The story is written episodically with Joon as the narrator. We learn about all the friends, parents and the people Joon meets through her point of view. You can’t help but love Joon and want to protect and embrace her and tell her it’s just a bad dream. Time passes in Joon’s mind, sometimes rational, sometimes fragmented. You feel her confusion, her sense of loss and despair all through her cognition. Mun makes it look easy the way she has manages to create the passage of time over five years as Joon ages to eighteen.
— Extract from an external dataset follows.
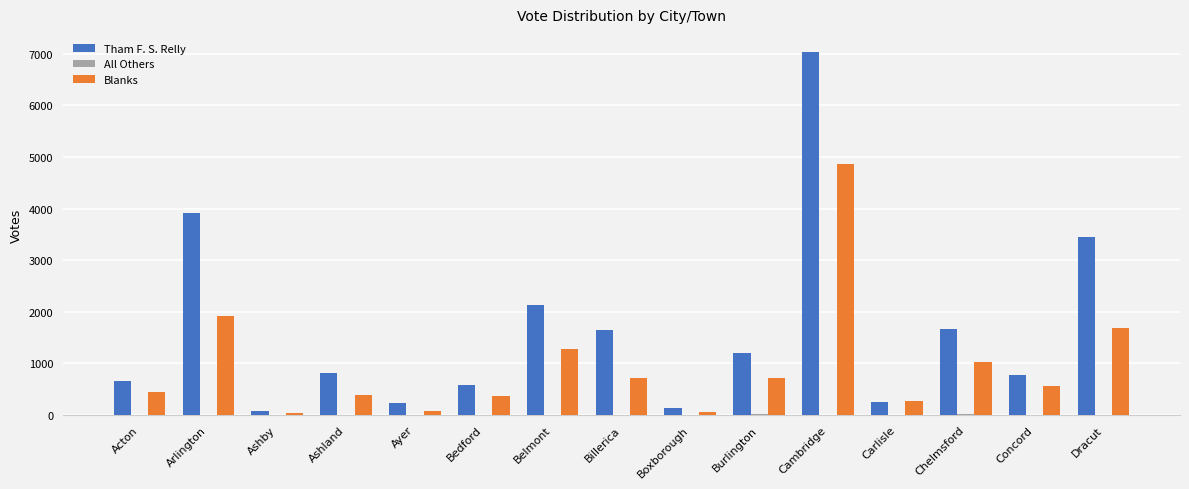

Are the bars horizontal?

No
This is a sensitive, heart-wrenching story, sometimes amusing, sometimes dispiriting yet carrying a message of hope. Nami Mun’s novel is a tale that will leave you deep in thought. With a late December release it just might make the perfect holiday gift for some. This debut work of Nami Mun portrays a veteran of her craft, a talented and compelling author. I hope we see more from her soon. Highly recommended.

Thursday, July 24, 2008

Woman of a Thousand Secrets by Barbara Wood


Woman of a Thousand Secrets is a well researched historical epic revolved around Tonina, who is found floating down a river in a basket as an infant. She is raised by a childless couple until she comes of age and the couple knows they must send her off the island to find her real people. On a ruse that her grandfather is gravely ill, Tonina is sent away to find a red flower that will cure him. She always assume she will return to the island. Little does she know that in her search for the red flower she will discover her past and the beginning of an exciting future. There will be an island in her future, but where will it be?
Tonina’s journey will teach her many things but learning about the many ways to love will emerge. She learns about the love of friendship from Brave Eagle who will be there when she most needs him. She learns about passion and deep sexual desirous love from her husband Kaan. Lastly, she learns the special bond of a sons' love from Tenoch.

I felt there are two key themes in the story. One is the connectivity of the universe, and the cause and effect of what we do. Tonina and Kaan are always seeking to balance the world to appease the gods. The Aztec people was also a story of many cultures living together as one. This is also true in the story as Kaan succeeds in securing peace among the various fighting people and their chiefs. The second theme is the classic good versus evil throughout the story evident in the characters of Balam and Kaan, our modern day super heroes.

The success of this book will be partly in the obvious research the author needed to do. She has taken this background material and has created vivid images and lush scenery of the ancient Aztec culture interwoven throughout. As you read you envision every building, symbol, geographic location, and other cultural representations because of the author’s careful attention to detail. Each scene is a 3D visual treat in color and texture.

Woman of a Thousand Secrets is a wondrously entertaining story with global depth. I can’t wait to read another book by Barbara Wood, I thoroughly devoured this one!